▶ Material for the task:
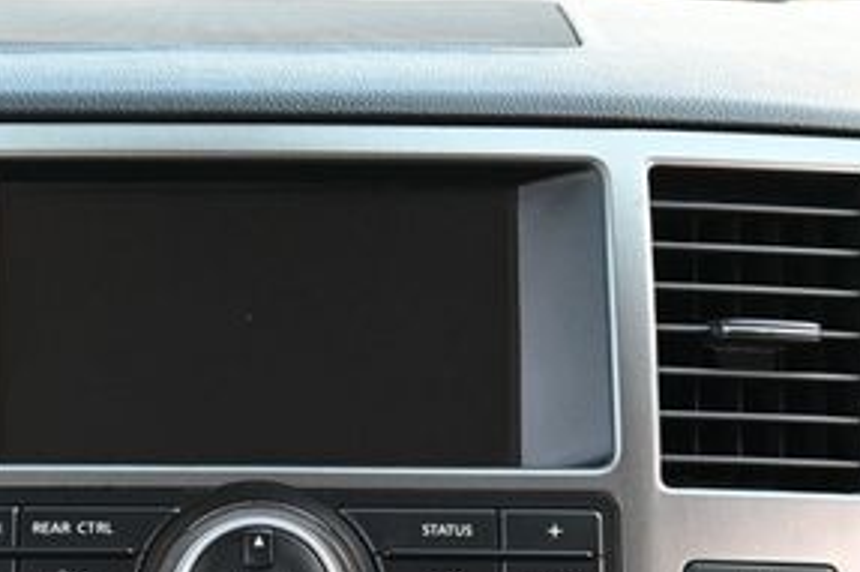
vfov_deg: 8.2
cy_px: 608
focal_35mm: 167
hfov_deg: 12.3
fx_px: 3987
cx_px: 252
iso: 1400
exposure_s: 1/125
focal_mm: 50
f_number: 6.3
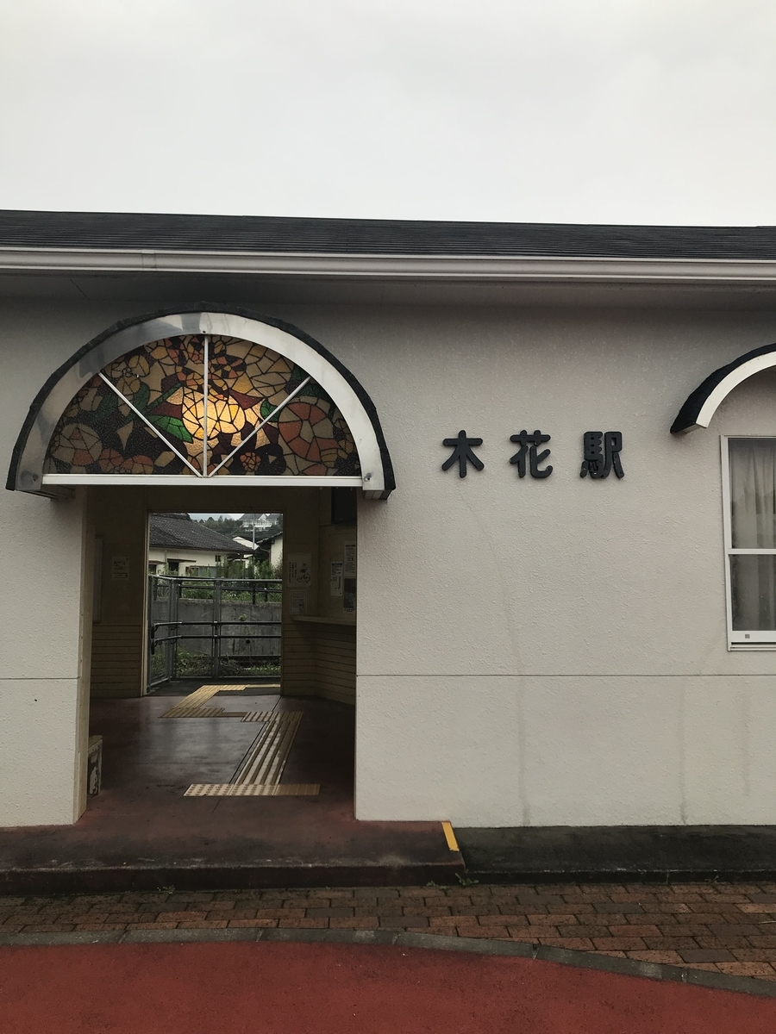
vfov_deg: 63.4
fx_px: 837
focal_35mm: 28
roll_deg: +0.1
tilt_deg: +5.7
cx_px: 388
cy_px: 517
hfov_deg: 49.7
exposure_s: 1/297
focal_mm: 3.99
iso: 20
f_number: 1.8
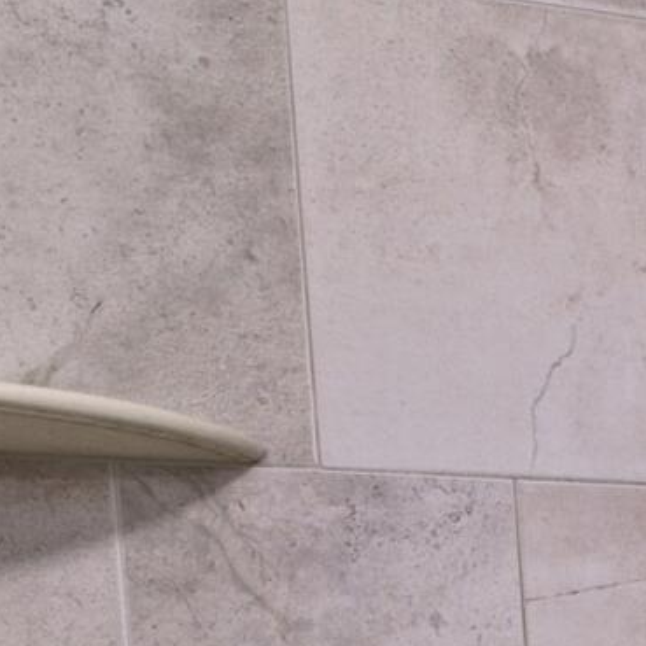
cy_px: 989
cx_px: 1581
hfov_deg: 14.0
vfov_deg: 18.4
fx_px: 1752
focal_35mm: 83
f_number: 9.5
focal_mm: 12
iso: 800
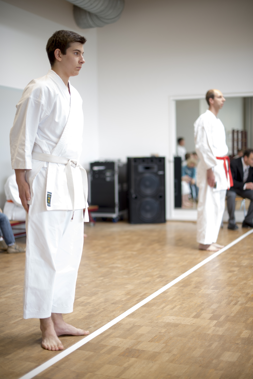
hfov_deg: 27.0
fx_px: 527
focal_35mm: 50
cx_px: 126
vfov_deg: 39.6
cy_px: 190
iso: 220
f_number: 1.4
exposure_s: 1/50
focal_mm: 50
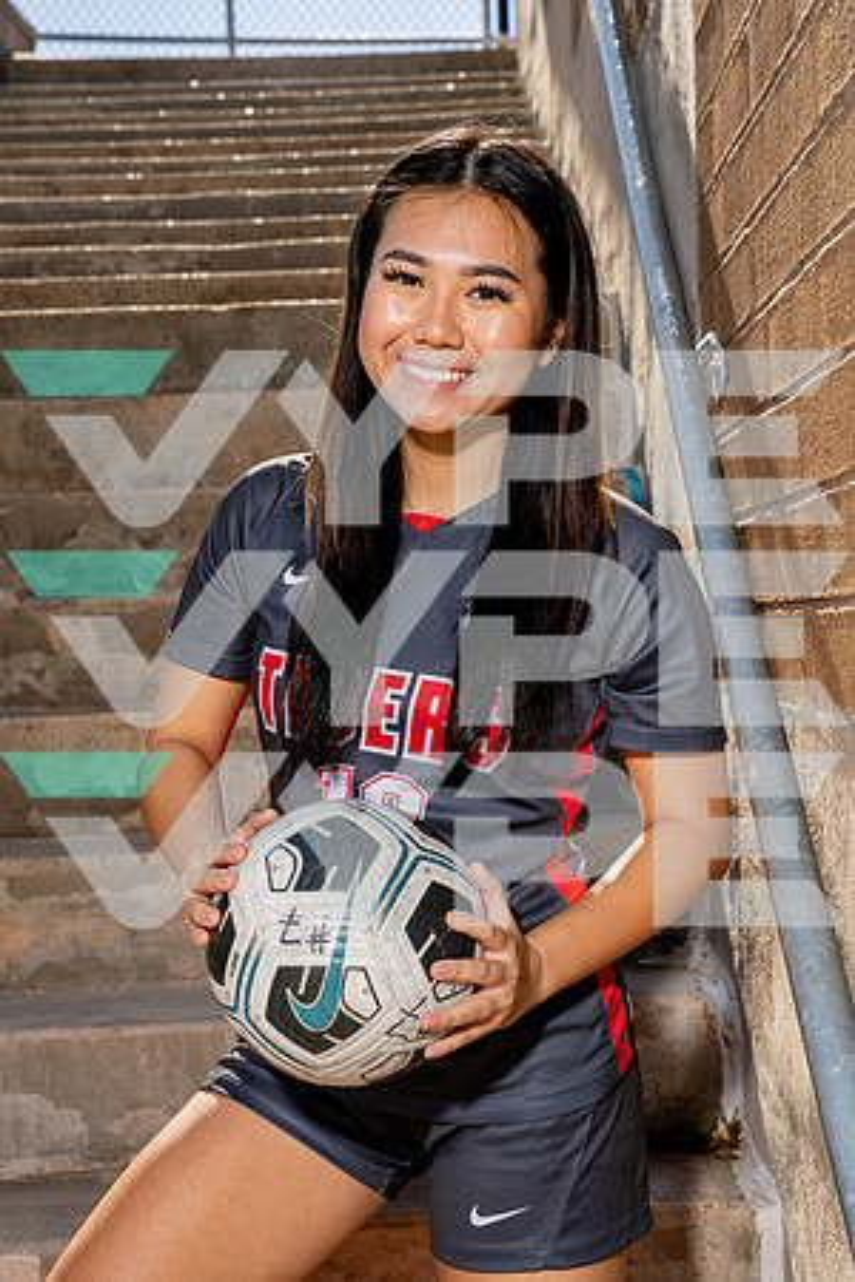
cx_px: 428
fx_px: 2173
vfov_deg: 32.9
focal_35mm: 61
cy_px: 641
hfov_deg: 22.3
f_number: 8
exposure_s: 1/250
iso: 100
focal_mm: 61
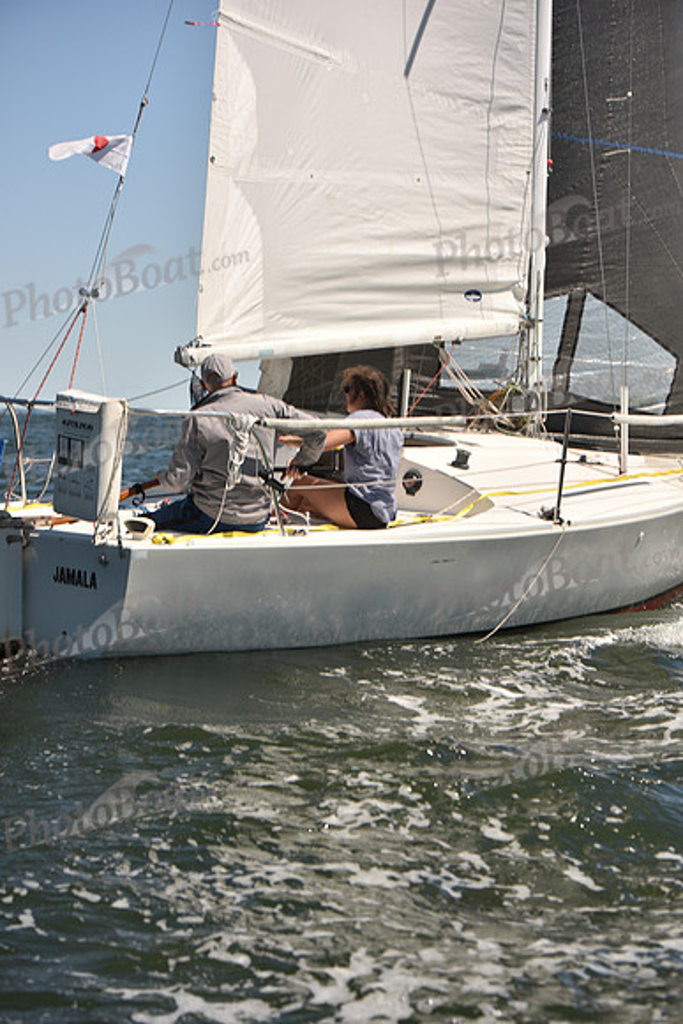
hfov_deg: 16.7
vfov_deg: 24.8
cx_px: 342
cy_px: 512
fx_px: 2332
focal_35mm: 82
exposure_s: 1/1250
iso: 250
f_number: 4.5
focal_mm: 82
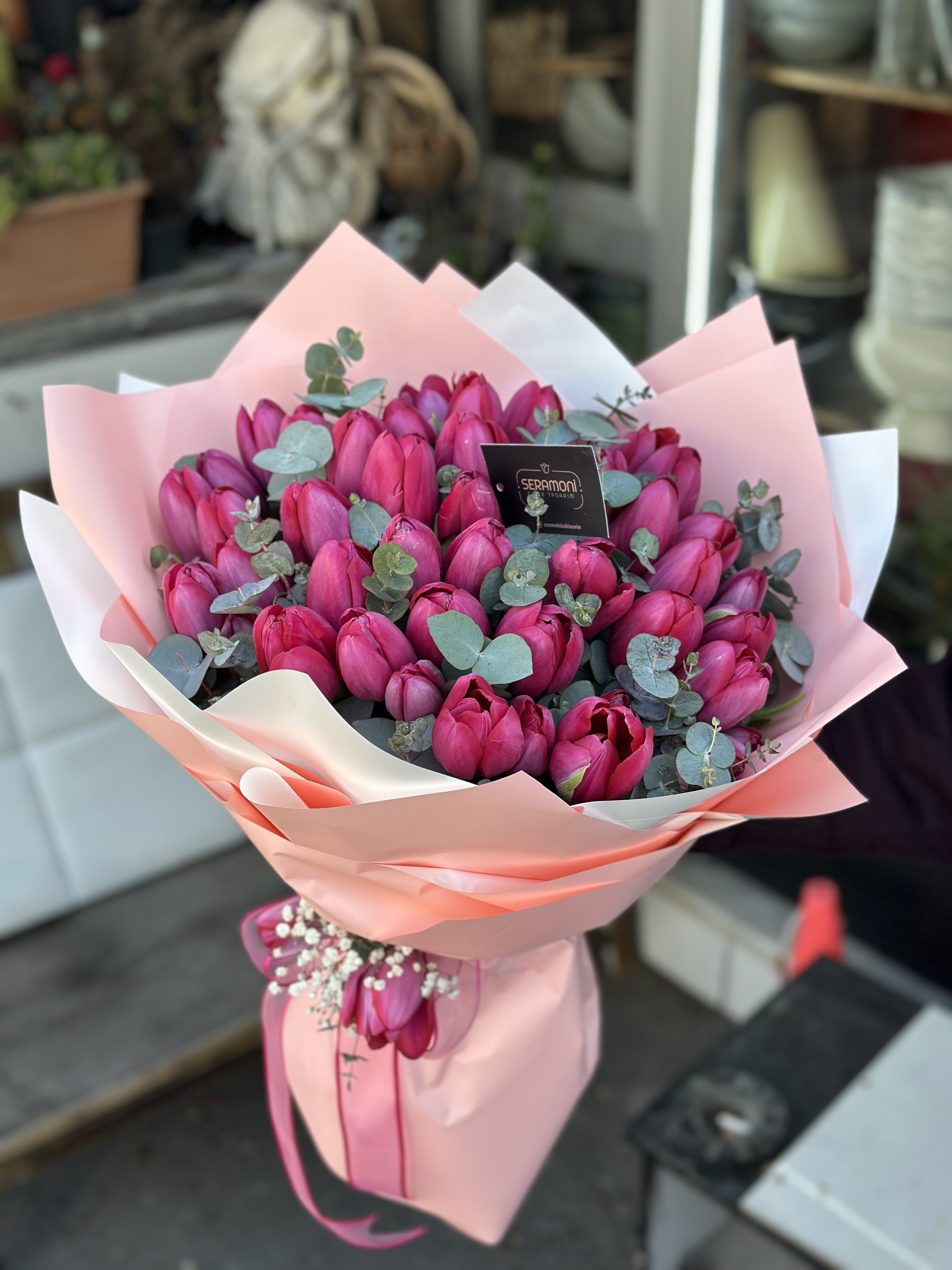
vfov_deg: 39.7
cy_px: 635
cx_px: 476
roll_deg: +0.1
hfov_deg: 30.3
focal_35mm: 48
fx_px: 1760
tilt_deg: -25.9
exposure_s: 1/980
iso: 80
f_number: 1.78
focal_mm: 6.86
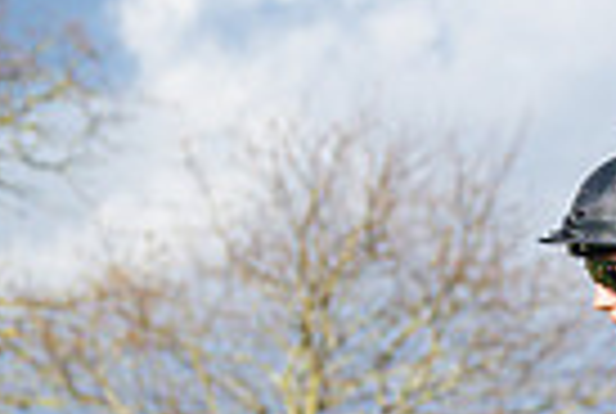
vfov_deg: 2.7
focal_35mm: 505
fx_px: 8660
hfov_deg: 4.0
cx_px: 1516
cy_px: 969
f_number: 4
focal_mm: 70
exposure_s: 1/2500
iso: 200
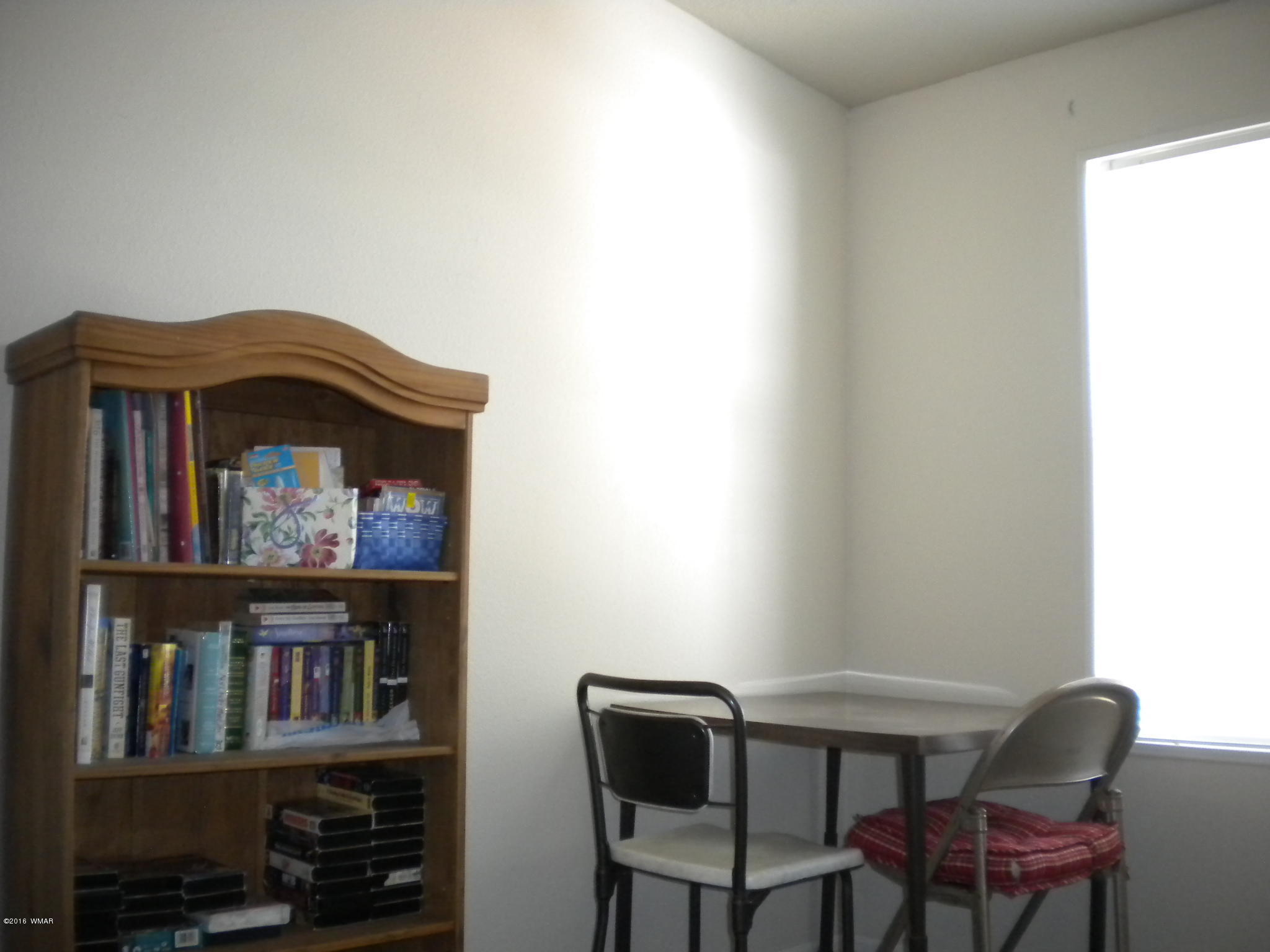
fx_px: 1284
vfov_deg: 40.7
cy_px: 476
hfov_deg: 52.6
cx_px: 635
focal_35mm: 35
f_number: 3.1
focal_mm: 6.3
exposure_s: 1/30
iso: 400
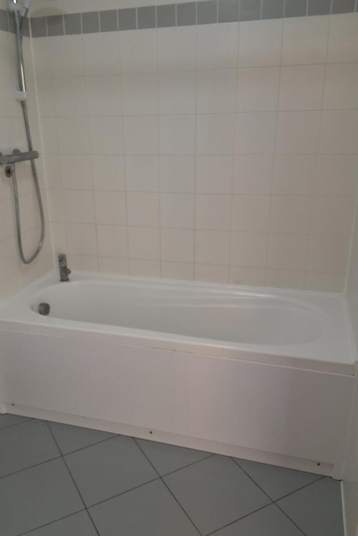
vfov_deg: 61.9
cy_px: 272
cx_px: 161
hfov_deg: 43.6
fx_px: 447
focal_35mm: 30
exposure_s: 1/50
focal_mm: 2.91
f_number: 1.9
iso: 125
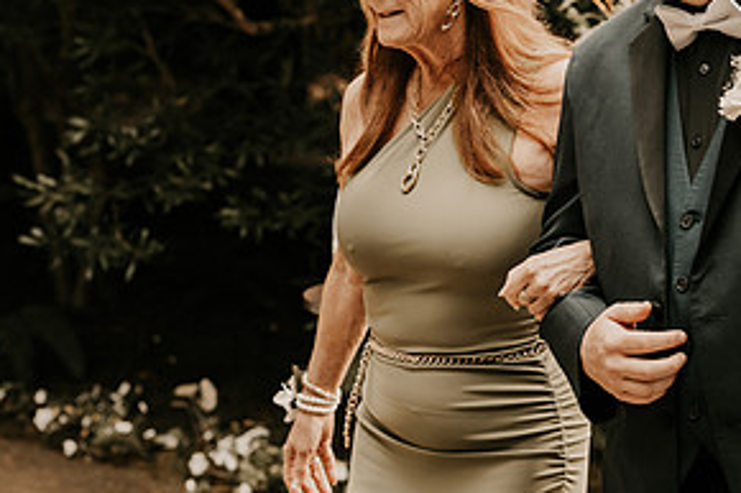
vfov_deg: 13.6
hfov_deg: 20.1
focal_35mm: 100
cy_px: 52
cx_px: 652
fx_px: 2057
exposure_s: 1/1250
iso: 400
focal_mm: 50
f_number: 3.2
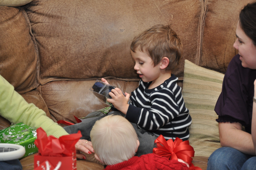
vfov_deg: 11.4
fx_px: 852
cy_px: 85
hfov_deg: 17.1
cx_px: 128
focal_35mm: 120
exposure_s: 1/60
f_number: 5.3
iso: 800
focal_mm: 80
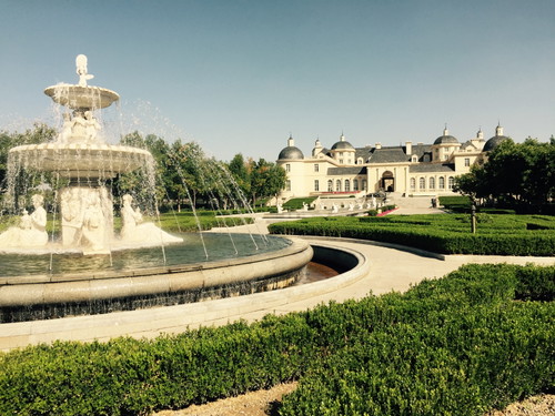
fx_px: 465
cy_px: 208
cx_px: 278
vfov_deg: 48.2
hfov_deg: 61.7
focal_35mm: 29
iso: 32
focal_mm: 4.15
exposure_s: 1/2326
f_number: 2.2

▶ Instruction:
Each line from the first line of the records through the line containing "vfov_deg: 24.8" must be reproduced exactly, with both ends included and all pictures omitted; nothing else belongs in the answer.

▶ Answer box:
vfov_deg: 8.2
cy_px: 608
focal_35mm: 167
hfov_deg: 12.3
fx_px: 3987
cx_px: 252
iso: 1400
exposure_s: 1/125
focal_mm: 50
f_number: 6.3
vfov_deg: 63.4
fx_px: 837
focal_35mm: 28
roll_deg: +0.1
tilt_deg: +5.7
cx_px: 388
cy_px: 517
hfov_deg: 49.7
exposure_s: 1/297
focal_mm: 3.99
iso: 20
f_number: 1.8
cy_px: 989
cx_px: 1581
hfov_deg: 14.0
vfov_deg: 18.4
fx_px: 1752
focal_35mm: 83
f_number: 9.5
focal_mm: 12
iso: 800
hfov_deg: 27.0
fx_px: 527
focal_35mm: 50
cx_px: 126
vfov_deg: 39.6
cy_px: 190
iso: 220
f_number: 1.4
exposure_s: 1/50
focal_mm: 50
cx_px: 428
fx_px: 2173
vfov_deg: 32.9
focal_35mm: 61
cy_px: 641
hfov_deg: 22.3
f_number: 8
exposure_s: 1/250
iso: 100
focal_mm: 61
hfov_deg: 16.7
vfov_deg: 24.8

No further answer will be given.